La voce di una delle maschere del teatro mi raggiunge ovattata tra i costumi di scena.
È uguale a mille altre, sempre diversa, eppure sempre la stessa.
Appartiene a ragazzi che domani mattina non ricorderò di avere incontrato, che si inchinano sommessi nel tentativo di dimostrarmi una riverenza non richiesta.
Rivolgo al giovane sconosciuto un sorriso tirato. Lui si bea per un attimo del mio sguardo immobile. Poi mi alzo. Esco dal camerino.
Chiudo la porta alle mie spalle.
Percorro con passo sicuro le retrovie di un teatro gremito di gente.
Sistemo il papillon, lo assicuro fermamente al coletto della camicia.
Raddrizzo le spalle. Canticchiando per l'ennesima volta l'ouverture di Rossini che tra poco invaderà la volta di una platea color porpora, traboccante di lustrini e lunghi abiti da sera.
Picchietto con il palmo della mano sulla banda lucida dei pantaloni dal taglio impeccabile. Come faccio sempre.
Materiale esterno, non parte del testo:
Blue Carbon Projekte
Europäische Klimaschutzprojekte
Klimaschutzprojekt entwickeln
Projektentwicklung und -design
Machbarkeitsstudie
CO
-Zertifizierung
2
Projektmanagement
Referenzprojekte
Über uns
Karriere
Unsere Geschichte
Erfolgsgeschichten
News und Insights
Di colpo il silenzio dell'orchestra mi riempie lo stomaco.
Quel silenzio carico di rumori indistinti, di stridii di corde, di pagine che si rincorrono, di leggi portati alla giusta altezza.
Faccio un respiro profondo. Supero la grande quinta laterale.
Un fragore di applausi mi colpisce la faccia come farebbe uno schiaffo.
Eccola, la stella! Il direttore del mondo.

Salgo sul podio.
Assesto due rapidi colpi di bacchetta sul leggio da cui mi ammiccano le prime note del barbiere di Siviglia.

Di colpo il silenzio intorno è quasi assordante.
Alzo le mani.
Gli sguardi attenti di alcuni tra i migliori musicisti del mondo mi avvolgono come una coperta di seta. Aspettano un mio cenno. Un mio unico, impercettibile cenno.
Abbasso la bacchetta.
Le note degli archi si mischiano ai primi accenni del mio sudore.
E lo spettacolo comincia. E la gente trattiene il fiato. E io mi mostro al mondo per l'uomo inarrivabile che non sono, per l'uomo invincibile che non sono, per l'uomo perfetto che non sono... ancora una volta.